This month’s vendetta: Christmas. Why Christmas? The fact that my Christmas vendetta has to begin on November 6th should say it all. This holiday could be the poster child for scope creep. It starts out as a nice little religious holiday, sing some songs and have a big meal with your friends, and now it’s an entire season.

And what is the season about? Shopping. OK, shopping and drinking.

Normally, I am all for shopping and drinking. In fact, I like to start by having a drink to lower my inhibitions about maxxing out the Visa card, get a few hours of hours of shopping in, stop for another drink to get my second wind, and then keep on shopping until I hit that limit.

The problem with Christmas is that it makes it virtually impossible to achieve this shopping-drinking synergy. The stores are so crowded that you need your edge if you’re going to elbow your way into the store, clobber your way to the must-have-under-the-tree toy, and drag yourself all the way to the cash register. And as we all know, alcohol takes the edge off.

But you know where alcohol doesn’t take the edge off? Your office Christmas party. Office party booze actually puts the edge back on. By my fourth crantini I’m really worried about what I said to the client who just asked me a question about that thing we did with the whaddyacallit. By the fifth crantini I’m ready to gnaw my way out of the bar, if only to ensure my colleagues won’t have another chance to YouTube me singing “One Night in Bangkok”.

If the shopping and drinking were the whole Christmas drama, I might be prepared to charge up my Visa, water down my vodka, grit my teeth and coast through to December 26. But there are a thousand other little nightmares along the way. The Christmas muzak piped through every orifice of every building in the western hemisphere. The tedious heartwarming Christmas movies, TV shows and ads that occupy every screen in your field of vision. The Christmas dinner where you seat someone new in the seat that used to belong to Uncle Quentin, who was noisy and rude and you never really liked, until he divorced your Aunt Nina and now that there’s someone else in his seat you actually kind of miss him. And now, thanks to the joys of parenthood, the lobbying campaign that begins in mid-October for the Glow-in-the-dark Lion King Princess Barbie.

Do a poll of your own and find out whether anyone you know really needs multicoloured strings of tree lights to find their way home after Daylight Savings Time ends. Or cherishes the opportunity to spend $20 on a totally generic present for an office gift exchange where everyone gets something they don’t need and gives something they wouldn’t otherwise buy.

Or ask them whether they feel that our society really needs at this moment — a moment when we’re drowning in our own excess consumption, stripping the planet of its few remaining resources, and killing each other over our ethnic and religous differences — is an extended version of a European-created religious holiday, metamorphosized into an American marketing and consumption orgy.

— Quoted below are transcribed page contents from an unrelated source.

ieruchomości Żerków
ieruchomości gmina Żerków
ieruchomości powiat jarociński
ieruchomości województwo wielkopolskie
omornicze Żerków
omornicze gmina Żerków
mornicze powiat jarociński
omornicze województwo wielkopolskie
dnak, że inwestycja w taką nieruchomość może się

I make a good case, don’t I?

Sadly, I must now inform you that this month’s vendetta has been cancelled. In the face of overwhelming evidence, and upon receipt of a cease-and-desist letter from the International Conspiracy of Christmas Marketers, I have been forced to concede that this is one vendetta in which I am unlikely to prevail.

Christmas is here to stay.

This is not an unconditional capitulation, however. Christmas, I am prepared to accept your continued existence. In return, I must stipulate that the Christmas season will henceforth commence no earlier than midnight on December 22, and end no later than midnight on December 25. Any seasonal decorations, Santa sightings, gingerbread foodstuffs, red and green wrapping paper, limited edition toys, Ebenezer Scrooge references, gift shopping, Nutcracker performances, evergreen decapitation or other holiday-related activities undertaken outside of this window will be punished with mandatory consumption of an 18-month-old brandy-soaked plum cake. And no sneaking in with “season’s greetings”, “winterfest celebrations”, “Chanukah bushes” or the like.

Yes, it will be three days of sheer hell — think, 72 hours of shopping fuelled only by eggnog — but then it will be over, and we can return to our usual programming, already in progress.

For all you folks who insist — despite all ad-supported evidence to the contrary — that Christmas is actually about the spirit of giving, love, peace on earth, etc etc, I want to reassure you that neither the vendetta nor the time limit extend to any of these virtues or practices. Go ahead and have as much peace on earth as you want. Can I suggest that Iraq might be a better place to try that out than your local mall?

Ditto for love. Bring it on.Don’t feel like you have to wait until after Halloween, or American Thanksgiving, or whatever.  In fact, go for a 365-day-a-year love party, if you want to.

As for giving, again, I’m all for it. And since you need to have a target for all that spirit of giving stuff, let me volunteer my services as a recipient. But just to keep you safe on the whole Christmas spirit front, let me encourage the giving to focus on ethically produced, sustainably harvested, and ideally handmade products. I’m still looking for someone to knit me a black cardigan.